Naquele dia se fez o drama. Aquela tarde era triste como um vento desembestado na terra. A mudança da luz do Sol para um escuro de tudo, vinha logo. Tudo viraria treva. A tempestade, logo ali. Nuvens enormes e pesadas se batiam num horizonte. Um trovão estrondou em cima do seu barraco. O vento que começava a ficar forte bulia com os arvoredos que se mexiam de um lado para outro. Um aguaceiro era eminente.
As baterias de fogos de artifício, prontas. Poucos minutos antes dos ponteiros dos relógios se encavalarem na meia-noite elas começariam a espocar. O Papai Noel já se fora há dias. Para muitos ficou somente o saco vazio. O ano velho, também, já, já partiria para sempre. O novo, conforme previsões, literalmente, começaria com um temporal.
Olhando para as alturas, entre lágrimas ele estava colocando dúvidas naquilo que sempre acreditou. Sua fraca fé, cada vez mais enfraquecia, estava indo embora. Ele travava uma peleia interna, relutava muito consigo mesmo. Não queria dar o braço a torcer, mas estava se cagando de medo, de tudo. Estava jogando os panos. Estava na pior, desmoronando. Aquele ano fora difícil de tudo.

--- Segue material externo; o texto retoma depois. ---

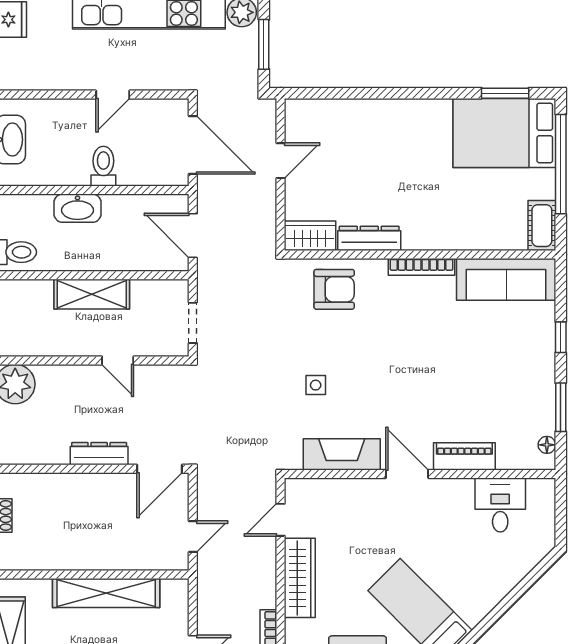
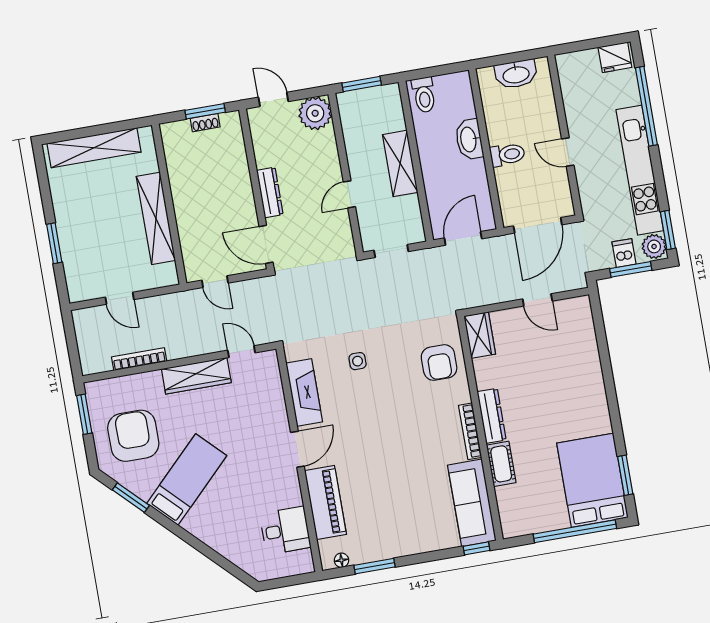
dishwasher: (243, 49) -> (624, 253), added
cot: (542, 226) -> (501, 464), moved, turned 90
dresser: (369, 238) -> (492, 416), moved
window: (561, 337) -> (477, 548), moved
piano: (464, 456) -> (325, 502), width x1.37, depth x1.33

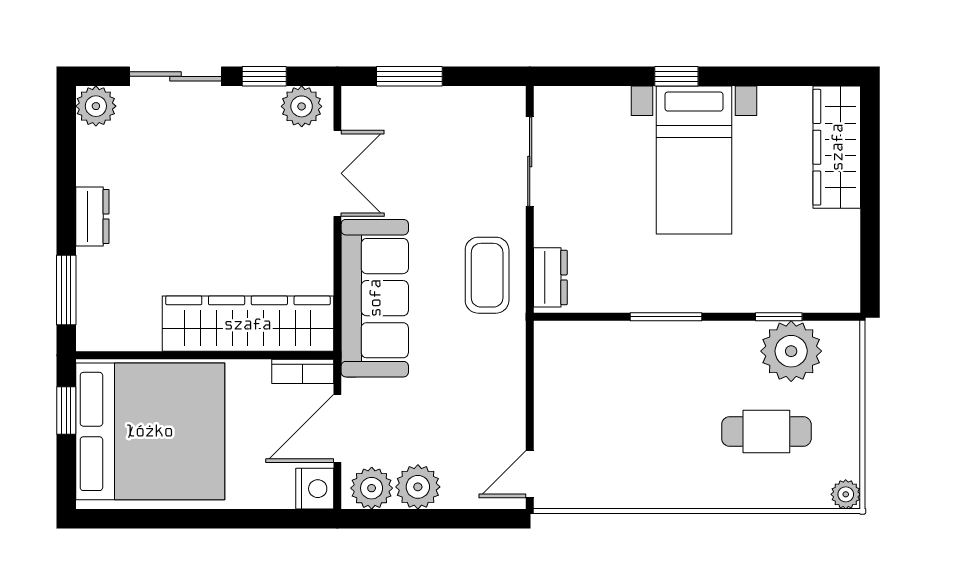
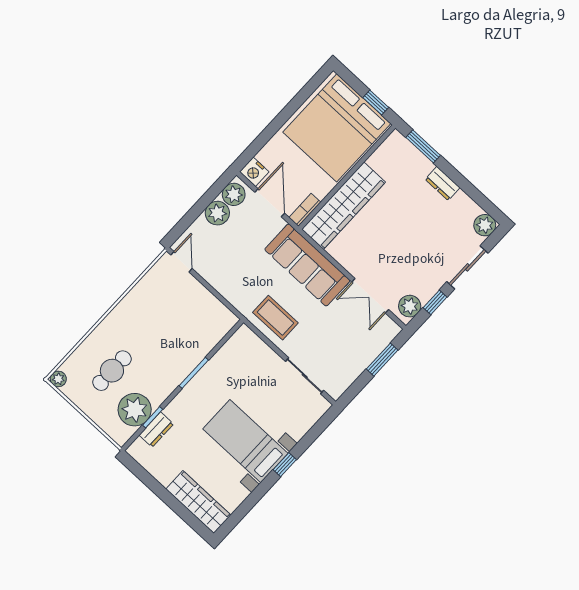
dresser: (550, 277) -> (156, 430), moved, turned -90

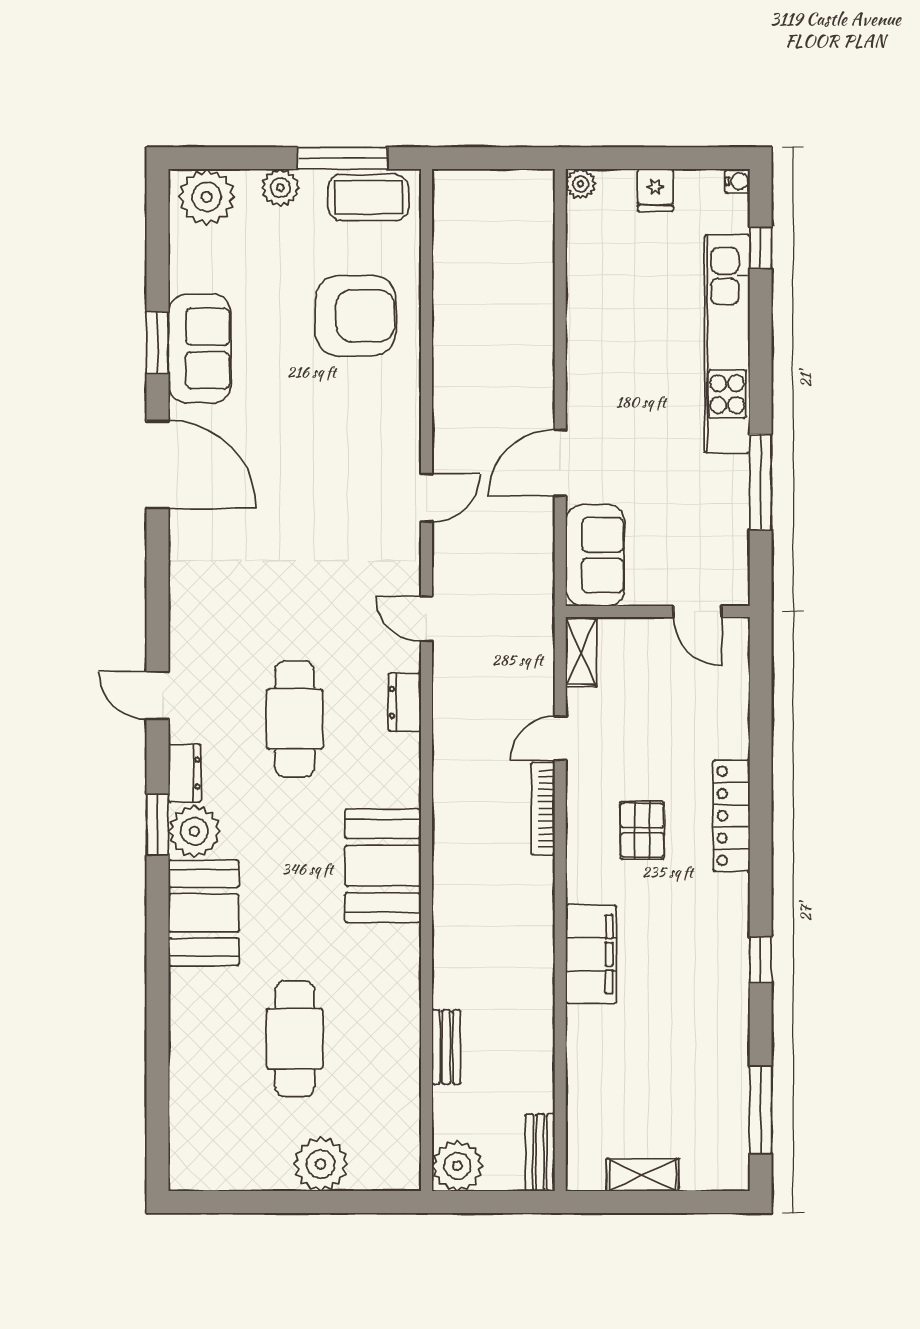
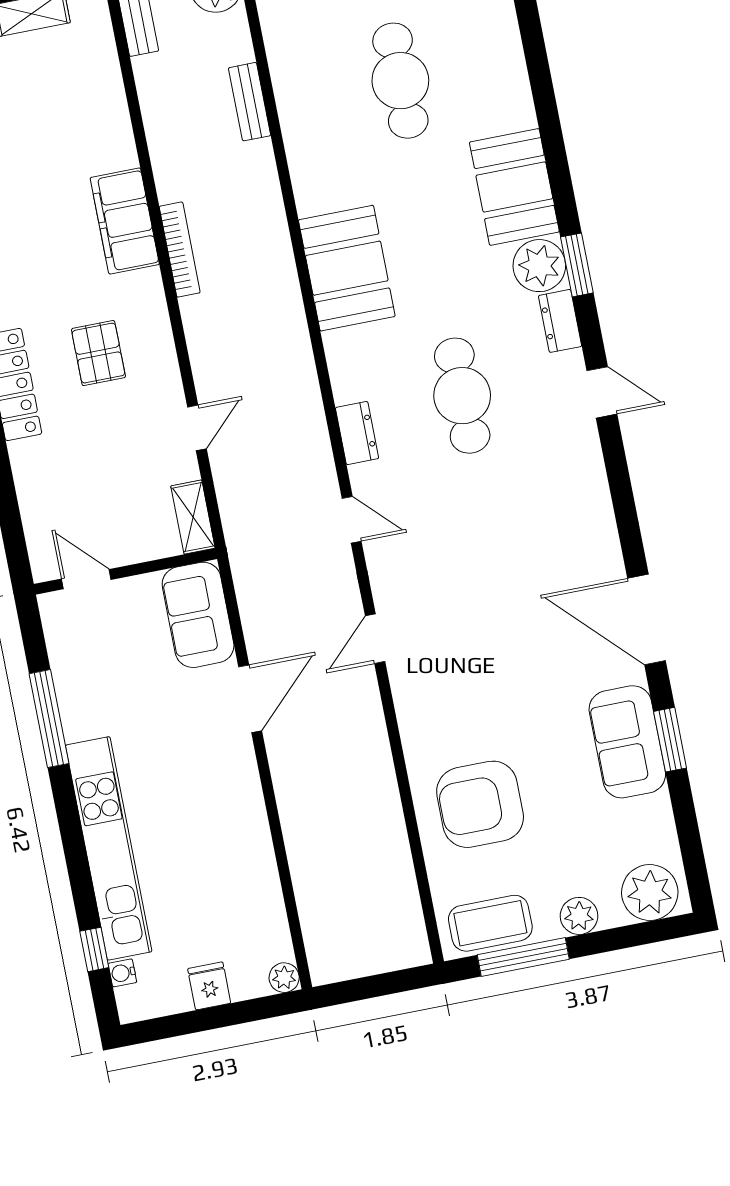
water cooler: (738, 181) -> (122, 973), moved
bookcase: (543, 808) -> (180, 250), moved

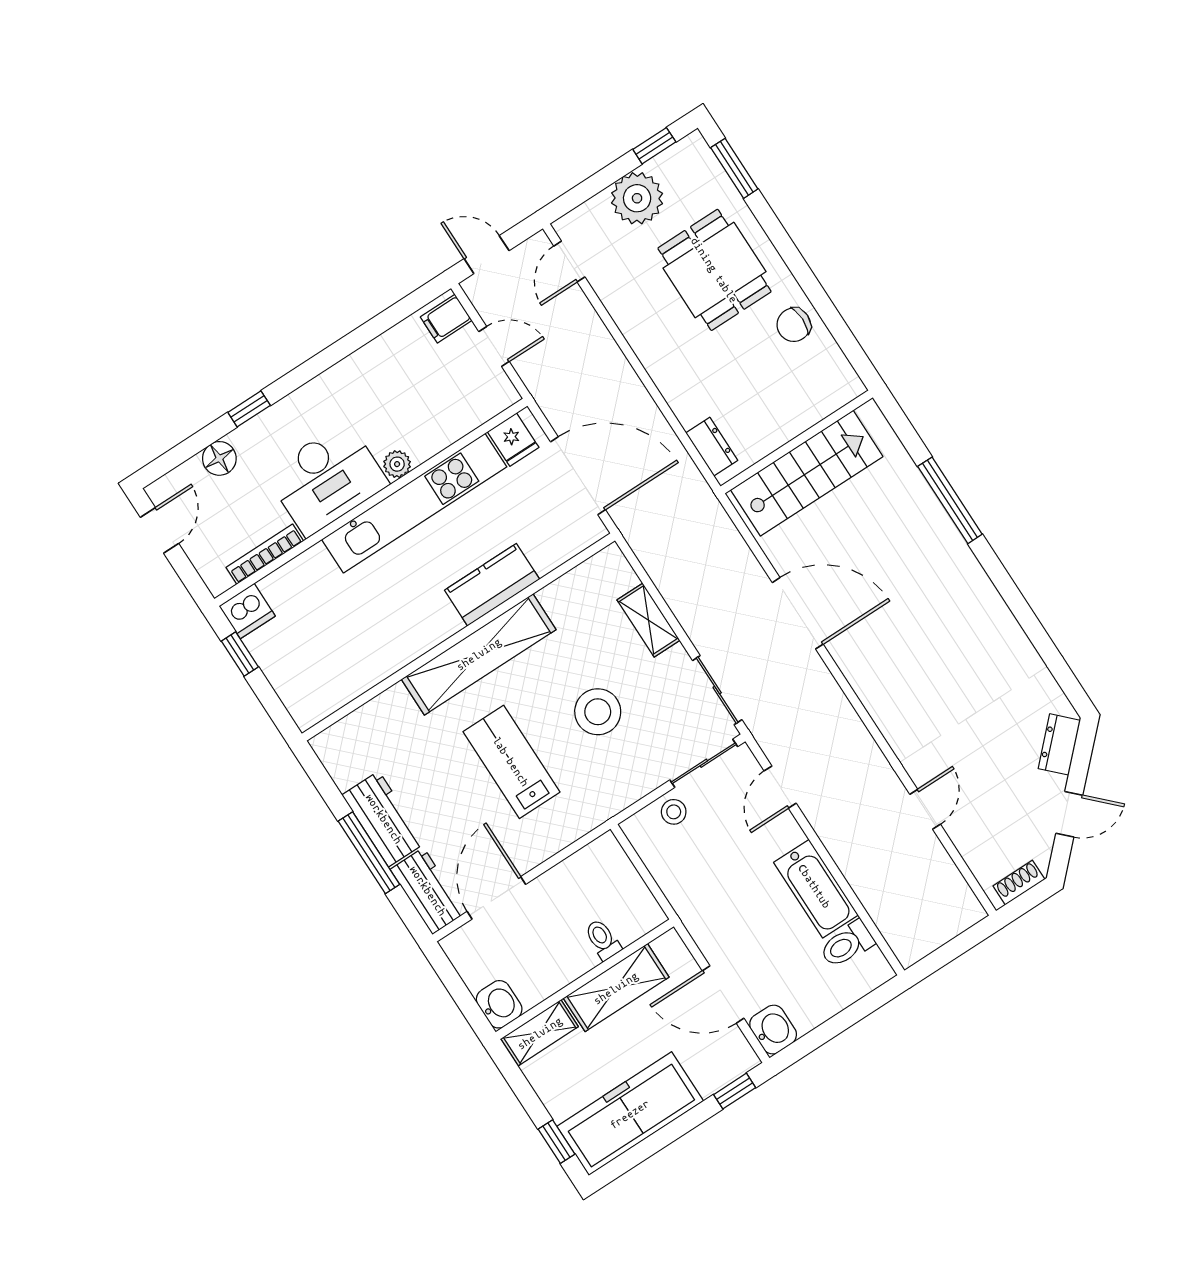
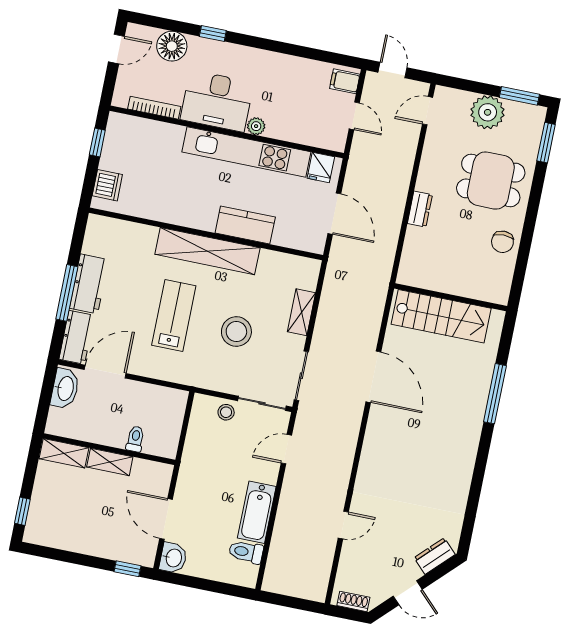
window: (654, 146) -> (519, 96), width x1.50
dining table: (714, 270) -> (491, 181), turned 90
chair: (794, 325) -> (502, 242), turned -90
dresser: (712, 447) -> (420, 209), moved
floor lamp: (219, 458) -> (172, 46), width x1.38, depth x1.38
door: (578, 476) -> (334, 214), width x0.73
dishwasher: (247, 611) -> (107, 185), moved, turned -90
shelving: (616, 988) -> (110, 462), width x0.67, depth x0.75
washbasin: (499, 1004) -> (65, 388), moved, width x1.38
freezer: (630, 1114) -> (69, 532), removed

No seu único cômodo, viu a sua amada com o avio acender uma enorme vela branca, e junto com seu único bacurote, ajoelhados e contritos, após o sinal da cruz, rezavam. Escutou ela pedir proteção aos céus. Viu ela pegar aquele vidrinho de água benta e aspergir naquela repartição de chão batido. Ele se viu sensibilizado, se comoveu. Ajoelhou-se também. Teve consciência da sua fraqueza. Pediu perdão, se penitenciou. Não podia se entregar, tinha algo pelo que e por quem lutar.
Os ponteiros encavalaram. As baterias espocaram de montão na cidade. Como um passe de mágica, o temporal se fora. A lua cheia foi iluminada pelas estrelas que se acenderam rapidamente no firmamento. Era o ano novo, de muita esperança, que acabara de chegar. O bacurote subiu na cadeira de palha. Na ponta dos pés retirou a folhinha pendurada por um prego na parede. A mãe lhe alcançou aquela ganha na bodega. Era o ano de folhinha nova. De vida nova. Sabia-se, de muita luta, mas não bateriam à lona. Buscariam um Feliz Ano Novo. E, assim o fizeram. Eles tinham uma família.